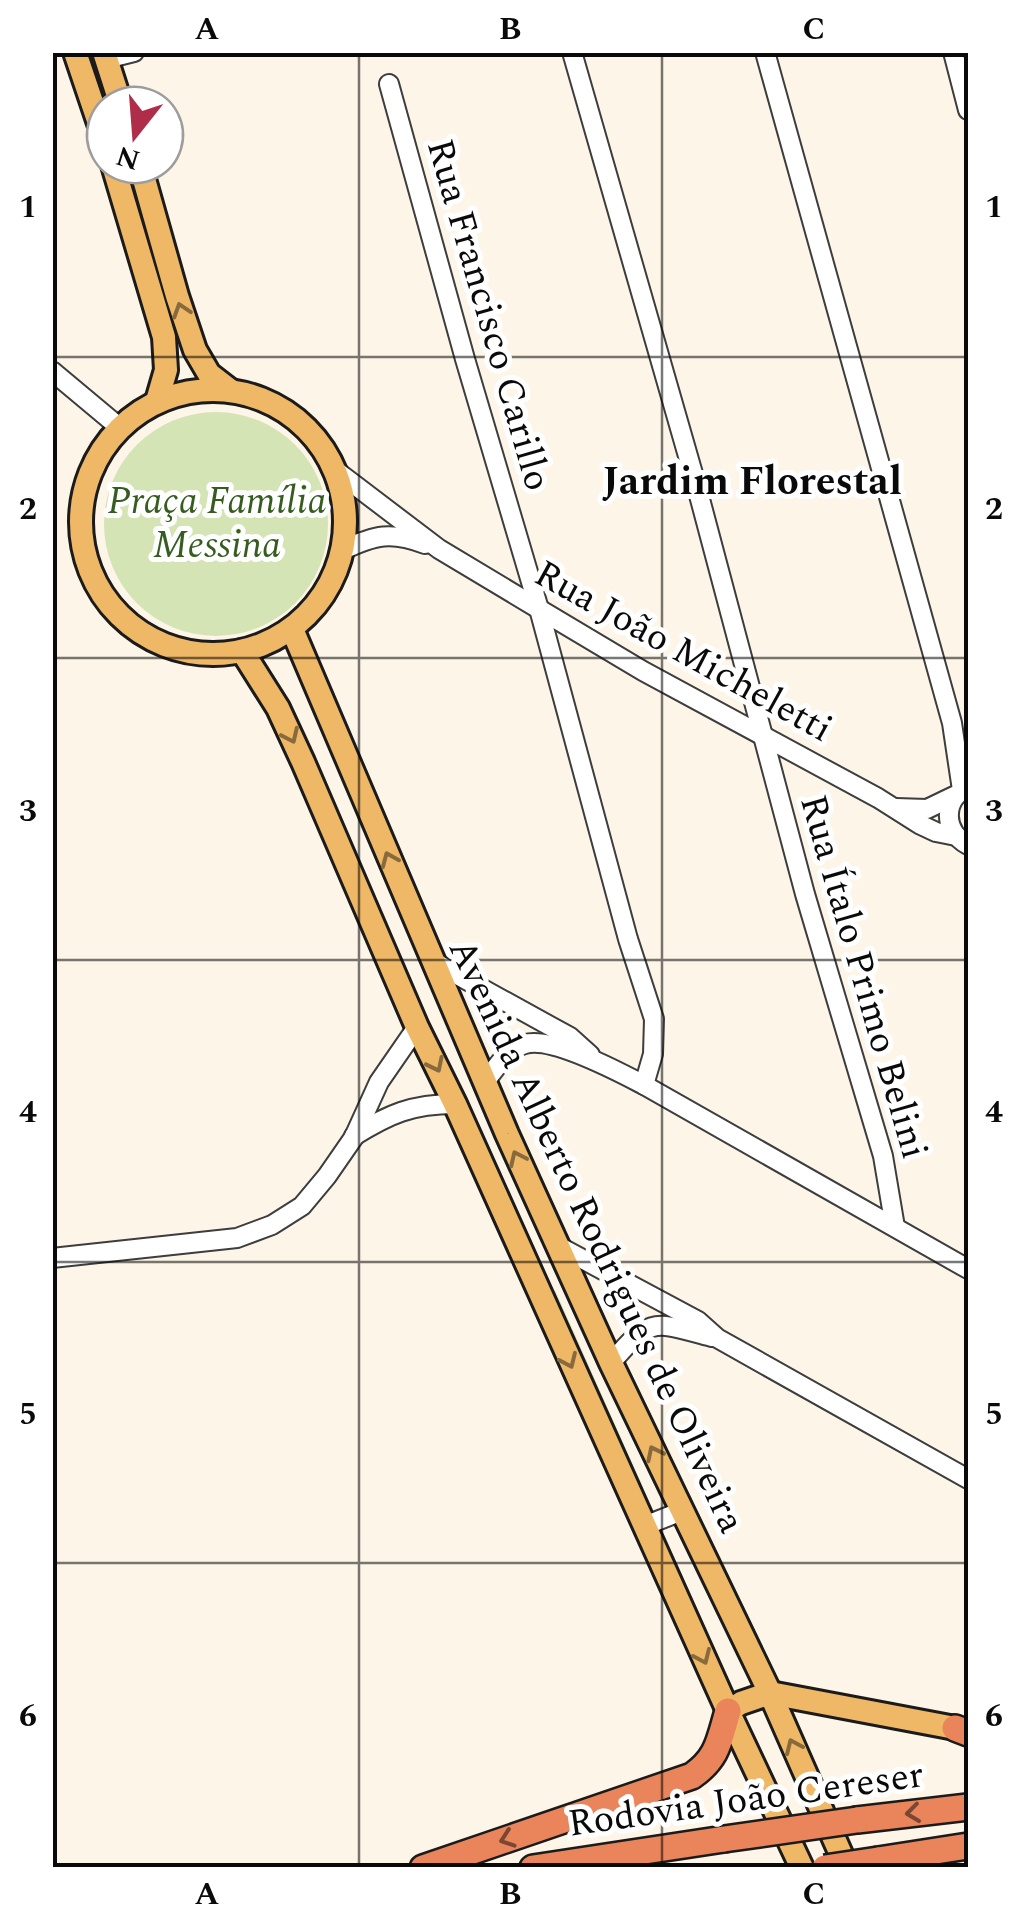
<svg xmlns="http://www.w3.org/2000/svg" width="1021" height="1920" font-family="Spectral,serif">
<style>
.green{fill:#d5e4b5}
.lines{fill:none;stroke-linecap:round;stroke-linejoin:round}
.minor-casing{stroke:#3d3d3d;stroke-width:22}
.major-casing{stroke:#1b1b1b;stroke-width:28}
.highway-casing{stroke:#1b1b1b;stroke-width:30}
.minor{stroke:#fff;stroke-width:18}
.major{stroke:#efb867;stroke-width:22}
.highway{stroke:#ea845a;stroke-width:25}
.highway-bridge-casing{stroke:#1b1b1b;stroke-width:30;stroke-linecap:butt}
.highway-bridge{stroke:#ea845a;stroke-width:25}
.oneway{stroke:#886a3d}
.oneway2{stroke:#7a4732}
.grid{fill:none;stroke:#0a0a0a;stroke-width:2.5;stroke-opacity:0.55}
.labels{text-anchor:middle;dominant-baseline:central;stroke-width:10;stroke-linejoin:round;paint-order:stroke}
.street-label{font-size:38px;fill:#0a0a0a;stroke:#fff}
.park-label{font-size:38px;font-style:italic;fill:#365c20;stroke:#fff}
.neighbourhood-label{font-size:40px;font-weight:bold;fill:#0a0a0a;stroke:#fff}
.neatline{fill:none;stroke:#0a0a0a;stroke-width:4}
.grid-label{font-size:32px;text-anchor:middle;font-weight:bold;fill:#0a0a0a}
</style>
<rect width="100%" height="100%" fill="#fdf6e8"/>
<!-- green -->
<g class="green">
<circle cx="216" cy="524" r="112"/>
<path d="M 555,1290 L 720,1660 L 707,1668 L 543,1301 Z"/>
</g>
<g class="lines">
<defs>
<g id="minor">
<path d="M 572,52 L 696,484 L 805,894 L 883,1156 L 895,1227"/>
<path d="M 765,52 L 952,723 L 962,790"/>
<path d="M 953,52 L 968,110"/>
<path d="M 106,59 L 134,52"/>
<path d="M 389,84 L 465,359 L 539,609 L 628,939 L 654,1019 L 653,1054 L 644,1085"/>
<path d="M 52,371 L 119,427"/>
<path d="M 335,470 L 439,549 L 539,609 L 643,671 L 878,798 L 919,824 L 936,832 L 956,836"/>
<path d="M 343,550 C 375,535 391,531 425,544"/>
<path d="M 968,787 C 942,800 943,831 968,845"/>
<path d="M 896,808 L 927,809 L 954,796"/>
<path d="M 432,961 L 570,1037 L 590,1055"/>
<path d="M 485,1082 C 496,1068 507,1049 525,1044 C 552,1036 619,1072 644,1085 L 968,1269"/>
<path d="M 354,1136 C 389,1114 412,1104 455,1104"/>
<path d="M 558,1246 L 698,1321 L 717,1338 L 968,1479"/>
<path d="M 52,1258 L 237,1238 L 272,1225 L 302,1206 L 327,1176 L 354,1137 L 379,1082 L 417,1027"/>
<path d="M 611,1363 C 652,1315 654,1322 712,1337"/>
<path d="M 644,1526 L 682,1511"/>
</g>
<g id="major">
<path d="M 75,52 L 105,141"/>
<path d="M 104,52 L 121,105"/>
<path d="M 113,165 L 164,337 L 166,370 L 157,401"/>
<path d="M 140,165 L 177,296 L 195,350 L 209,374 L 231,391"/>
<circle cx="213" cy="522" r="132"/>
<path d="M 292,629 L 507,1134 L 611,1363 L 770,1693 L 847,1868"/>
<path d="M 242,651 L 278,708 L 303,762 L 417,1027 L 455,1104 L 728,1711 L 802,1868"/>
<path d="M 728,1711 L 741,1703 L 770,1693 L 955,1728"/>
</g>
<g id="highway">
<path d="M 955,1728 L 968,1733"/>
<path d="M 857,1820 L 968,1807"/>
<path d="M 878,1860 L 968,1846"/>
<path d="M 423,1868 L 692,1776 C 718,1758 719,1741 728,1711"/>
<path d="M 533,1868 L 724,1839"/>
</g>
</defs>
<!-- minor casing -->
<use href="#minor" class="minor-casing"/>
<!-- major casing -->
<use href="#major" class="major-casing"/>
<!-- highway casing -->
<use href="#highway" class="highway-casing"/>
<!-- minor -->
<use href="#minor" class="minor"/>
<!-- major -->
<use href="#major" class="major"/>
<!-- highway -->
<use href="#highway" class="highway"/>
<defs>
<g id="highway-bridge">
<path d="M 724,1839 L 857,1820"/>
<path d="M 825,1868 L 878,1860"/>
</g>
</defs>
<!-- highway-bridge casing -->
<use href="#highway-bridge" class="highway-bridge-casing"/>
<!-- highway-bridge -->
<use href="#highway-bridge" class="highway-bridge"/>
</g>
<!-- one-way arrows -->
<defs><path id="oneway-chevron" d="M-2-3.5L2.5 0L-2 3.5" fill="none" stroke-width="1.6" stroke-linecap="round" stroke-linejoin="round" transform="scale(2.5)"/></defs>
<g class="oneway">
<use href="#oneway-chevron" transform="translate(181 310) rotate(-108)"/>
<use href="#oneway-chevron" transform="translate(291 736) rotate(65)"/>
<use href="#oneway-chevron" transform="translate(389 859) rotate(-113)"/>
<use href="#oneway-chevron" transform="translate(436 1065) rotate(64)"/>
<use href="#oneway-chevron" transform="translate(517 1158) rotate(-115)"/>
<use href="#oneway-chevron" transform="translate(569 1361) rotate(66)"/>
<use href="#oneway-chevron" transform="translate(654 1453) rotate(-116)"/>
<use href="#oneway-chevron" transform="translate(703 1657) rotate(66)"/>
<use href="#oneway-chevron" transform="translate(793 1746) rotate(-114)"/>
</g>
<g class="oneway2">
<use href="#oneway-chevron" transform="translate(913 1813) rotate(173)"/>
<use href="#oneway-chevron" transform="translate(507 1839) rotate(161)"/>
</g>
<!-- grid -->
<path class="grid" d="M 359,52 L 359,1868M 662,52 L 662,1868M 52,357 L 968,357M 52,658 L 968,658M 52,960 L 968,960M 52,1262 L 968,1262M 52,1563 L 968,1563"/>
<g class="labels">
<!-- street labels -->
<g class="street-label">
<text transform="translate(488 315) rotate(74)">Rua Francisco Carillo</text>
<text transform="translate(683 652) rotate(29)">Rua João Micheletti</text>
<text transform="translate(863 977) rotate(74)">Rua Ítalo Primo Belini</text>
<text transform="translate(596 1236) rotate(65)">Avenida Alberto Rodrigues de Oliveira</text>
<text transform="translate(746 1800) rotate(-8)">Rodovia João Cereser</text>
</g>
<!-- park labels -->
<g class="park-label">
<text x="217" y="502">Praça Família<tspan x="217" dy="44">Messina</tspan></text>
</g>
<!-- neighbourhood labels -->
<g class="neighbourhood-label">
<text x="752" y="482">Jardim Florestal</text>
</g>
</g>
<!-- border -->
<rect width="1021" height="1920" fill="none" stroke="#ffffff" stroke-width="110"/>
<!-- north arrow -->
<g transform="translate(135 135) rotate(197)"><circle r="48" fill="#ffffff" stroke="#9d9d9d" stroke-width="2.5"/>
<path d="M0-8L18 38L0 25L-18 38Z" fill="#af2d48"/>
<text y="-15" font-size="28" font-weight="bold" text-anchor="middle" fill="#0a0a0a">N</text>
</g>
<rect x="55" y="55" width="911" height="1810" class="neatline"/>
<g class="grid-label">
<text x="207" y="39">A</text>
<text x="510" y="39">B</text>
<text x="814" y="39">C</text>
<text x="28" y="217">1</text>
<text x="994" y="217">1</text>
<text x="28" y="519">2</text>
<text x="994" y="519">2</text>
<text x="28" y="821">3</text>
<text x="994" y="821">3</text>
<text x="28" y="1122">4</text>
<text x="994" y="1122">4</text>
<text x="28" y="1424">5</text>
<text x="994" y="1424">5</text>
<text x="28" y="1726">6</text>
<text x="994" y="1726">6</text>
<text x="207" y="1904">A</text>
<text x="510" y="1904">B</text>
<text x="814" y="1904">C</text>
</g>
</svg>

TASK TO CARRY OUT: Gather from the data above every line with the string "lines".

ANSWER TO THIS TASK:
.lines{fill:none;stroke-linecap:round;stroke-linejoin:round}
<g class="lines">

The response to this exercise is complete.